## Assignment
Take the material below and output exactly the run of lines from the one containing "- [APIJSON](https://github.com/Tencent/APIJSON)：按需返回指定的 JSON" down to the one containing "Handwritten digit recognition is a fundamental", with both included.
*** Begin section ***
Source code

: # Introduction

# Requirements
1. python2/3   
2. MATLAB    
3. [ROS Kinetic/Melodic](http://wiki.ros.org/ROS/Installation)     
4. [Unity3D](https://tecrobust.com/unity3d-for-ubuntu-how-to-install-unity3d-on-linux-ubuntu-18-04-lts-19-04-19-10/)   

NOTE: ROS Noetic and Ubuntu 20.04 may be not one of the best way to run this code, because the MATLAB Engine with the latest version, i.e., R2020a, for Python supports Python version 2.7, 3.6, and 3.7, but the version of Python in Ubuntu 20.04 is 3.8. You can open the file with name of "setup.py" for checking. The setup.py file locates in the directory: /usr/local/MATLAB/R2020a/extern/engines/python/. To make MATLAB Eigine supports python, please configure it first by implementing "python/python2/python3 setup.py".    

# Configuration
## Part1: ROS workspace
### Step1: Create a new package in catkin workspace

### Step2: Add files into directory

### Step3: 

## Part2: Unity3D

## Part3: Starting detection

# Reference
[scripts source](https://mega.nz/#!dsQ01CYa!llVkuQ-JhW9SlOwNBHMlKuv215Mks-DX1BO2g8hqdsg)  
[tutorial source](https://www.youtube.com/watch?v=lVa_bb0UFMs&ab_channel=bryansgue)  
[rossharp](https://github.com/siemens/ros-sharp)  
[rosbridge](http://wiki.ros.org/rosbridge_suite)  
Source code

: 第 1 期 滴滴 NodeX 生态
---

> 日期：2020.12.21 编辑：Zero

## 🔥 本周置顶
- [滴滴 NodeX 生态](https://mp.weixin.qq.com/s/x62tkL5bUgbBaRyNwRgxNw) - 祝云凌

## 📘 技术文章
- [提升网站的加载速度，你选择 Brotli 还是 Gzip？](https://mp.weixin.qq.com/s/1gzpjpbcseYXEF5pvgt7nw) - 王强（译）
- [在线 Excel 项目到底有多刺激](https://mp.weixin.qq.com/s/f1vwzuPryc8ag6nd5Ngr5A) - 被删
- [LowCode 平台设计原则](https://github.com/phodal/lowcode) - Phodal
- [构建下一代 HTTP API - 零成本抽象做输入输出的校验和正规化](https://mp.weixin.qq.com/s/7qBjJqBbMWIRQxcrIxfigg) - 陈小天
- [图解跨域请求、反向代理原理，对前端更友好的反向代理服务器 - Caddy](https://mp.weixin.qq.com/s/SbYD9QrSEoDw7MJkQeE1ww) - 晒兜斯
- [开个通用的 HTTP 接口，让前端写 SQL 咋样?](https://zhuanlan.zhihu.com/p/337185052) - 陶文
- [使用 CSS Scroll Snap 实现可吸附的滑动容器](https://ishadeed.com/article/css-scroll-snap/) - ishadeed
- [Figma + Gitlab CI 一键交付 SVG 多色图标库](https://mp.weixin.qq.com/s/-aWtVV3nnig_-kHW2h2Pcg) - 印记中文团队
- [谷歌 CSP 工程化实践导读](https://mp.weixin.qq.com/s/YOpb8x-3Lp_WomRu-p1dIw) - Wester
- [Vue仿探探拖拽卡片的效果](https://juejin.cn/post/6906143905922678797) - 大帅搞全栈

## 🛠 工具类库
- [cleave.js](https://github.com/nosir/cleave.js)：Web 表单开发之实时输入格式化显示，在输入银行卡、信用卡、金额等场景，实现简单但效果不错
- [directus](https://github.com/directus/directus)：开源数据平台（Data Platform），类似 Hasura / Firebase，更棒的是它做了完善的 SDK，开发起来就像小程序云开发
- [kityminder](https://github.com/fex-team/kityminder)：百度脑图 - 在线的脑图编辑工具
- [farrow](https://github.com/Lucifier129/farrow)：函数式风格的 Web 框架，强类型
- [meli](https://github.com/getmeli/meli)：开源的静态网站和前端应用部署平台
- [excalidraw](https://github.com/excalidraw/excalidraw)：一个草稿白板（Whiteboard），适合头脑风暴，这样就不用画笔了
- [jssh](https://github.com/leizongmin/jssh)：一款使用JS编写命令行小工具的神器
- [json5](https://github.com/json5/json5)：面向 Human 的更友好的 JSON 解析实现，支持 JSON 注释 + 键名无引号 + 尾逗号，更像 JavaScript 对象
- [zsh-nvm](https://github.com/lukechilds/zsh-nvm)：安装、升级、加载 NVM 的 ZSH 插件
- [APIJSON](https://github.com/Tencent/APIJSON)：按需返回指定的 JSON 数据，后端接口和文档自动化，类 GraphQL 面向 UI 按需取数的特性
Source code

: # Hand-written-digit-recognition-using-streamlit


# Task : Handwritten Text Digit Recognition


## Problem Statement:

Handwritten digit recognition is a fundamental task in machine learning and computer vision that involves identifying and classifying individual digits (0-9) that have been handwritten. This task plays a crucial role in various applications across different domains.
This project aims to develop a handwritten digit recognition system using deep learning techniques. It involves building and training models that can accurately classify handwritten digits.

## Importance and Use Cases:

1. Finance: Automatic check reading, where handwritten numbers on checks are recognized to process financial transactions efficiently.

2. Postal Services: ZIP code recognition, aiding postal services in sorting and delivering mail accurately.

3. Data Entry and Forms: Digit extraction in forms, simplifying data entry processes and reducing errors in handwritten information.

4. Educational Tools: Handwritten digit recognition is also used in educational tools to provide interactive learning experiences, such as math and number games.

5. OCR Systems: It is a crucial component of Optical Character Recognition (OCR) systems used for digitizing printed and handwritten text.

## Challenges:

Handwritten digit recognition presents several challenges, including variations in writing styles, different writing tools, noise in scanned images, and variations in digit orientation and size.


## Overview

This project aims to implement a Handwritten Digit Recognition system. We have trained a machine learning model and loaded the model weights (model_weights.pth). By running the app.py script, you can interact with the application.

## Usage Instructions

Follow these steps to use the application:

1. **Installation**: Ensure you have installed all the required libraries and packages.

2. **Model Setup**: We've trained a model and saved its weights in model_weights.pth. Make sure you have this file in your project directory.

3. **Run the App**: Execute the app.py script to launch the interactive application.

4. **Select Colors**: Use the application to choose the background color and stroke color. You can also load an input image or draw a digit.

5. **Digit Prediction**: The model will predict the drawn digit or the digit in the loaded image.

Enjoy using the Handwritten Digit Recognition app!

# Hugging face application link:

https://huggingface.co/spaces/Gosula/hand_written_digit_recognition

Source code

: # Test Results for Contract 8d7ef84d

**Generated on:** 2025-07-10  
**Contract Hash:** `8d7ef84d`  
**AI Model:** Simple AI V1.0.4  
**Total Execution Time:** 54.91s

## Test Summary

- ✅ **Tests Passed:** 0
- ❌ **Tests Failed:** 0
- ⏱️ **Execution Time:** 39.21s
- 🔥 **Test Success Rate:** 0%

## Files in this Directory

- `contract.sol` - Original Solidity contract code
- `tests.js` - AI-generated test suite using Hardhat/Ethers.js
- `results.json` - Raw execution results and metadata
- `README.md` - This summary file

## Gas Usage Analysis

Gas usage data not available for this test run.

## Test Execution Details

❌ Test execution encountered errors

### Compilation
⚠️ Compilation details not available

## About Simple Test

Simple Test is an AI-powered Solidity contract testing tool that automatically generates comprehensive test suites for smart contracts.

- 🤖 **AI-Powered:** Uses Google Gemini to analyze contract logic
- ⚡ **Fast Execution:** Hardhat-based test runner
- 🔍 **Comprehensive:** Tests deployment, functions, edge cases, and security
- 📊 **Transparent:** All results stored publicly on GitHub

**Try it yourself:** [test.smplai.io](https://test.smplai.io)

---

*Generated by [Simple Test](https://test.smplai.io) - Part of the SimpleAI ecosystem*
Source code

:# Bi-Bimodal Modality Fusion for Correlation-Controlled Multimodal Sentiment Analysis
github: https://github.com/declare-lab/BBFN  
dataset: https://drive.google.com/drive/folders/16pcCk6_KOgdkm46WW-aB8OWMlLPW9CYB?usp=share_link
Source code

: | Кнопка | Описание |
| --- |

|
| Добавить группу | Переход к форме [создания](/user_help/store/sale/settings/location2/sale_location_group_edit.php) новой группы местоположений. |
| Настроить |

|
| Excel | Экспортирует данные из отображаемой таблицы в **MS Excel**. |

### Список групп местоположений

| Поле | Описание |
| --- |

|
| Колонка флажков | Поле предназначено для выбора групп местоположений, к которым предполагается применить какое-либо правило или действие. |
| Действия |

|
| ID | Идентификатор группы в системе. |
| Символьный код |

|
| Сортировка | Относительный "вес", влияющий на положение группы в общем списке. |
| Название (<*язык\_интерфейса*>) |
*** End section ***
## Result below
- [APIJSON](https://github.com/Tencent/APIJSON)：按需返回指定的 JSON 数据，后端接口和文档自动化，类 GraphQL 面向 UI 按需取数的特性
Source code

: # Hand-written-digit-recognition-using-streamlit


# Task : Handwritten Text Digit Recognition


## Problem Statement:

Handwritten digit recognition is a fundamental task in machine learning and computer vision that involves identifying and classifying individual digits (0-9) that have been handwritten. This task plays a crucial role in various applications across different domains.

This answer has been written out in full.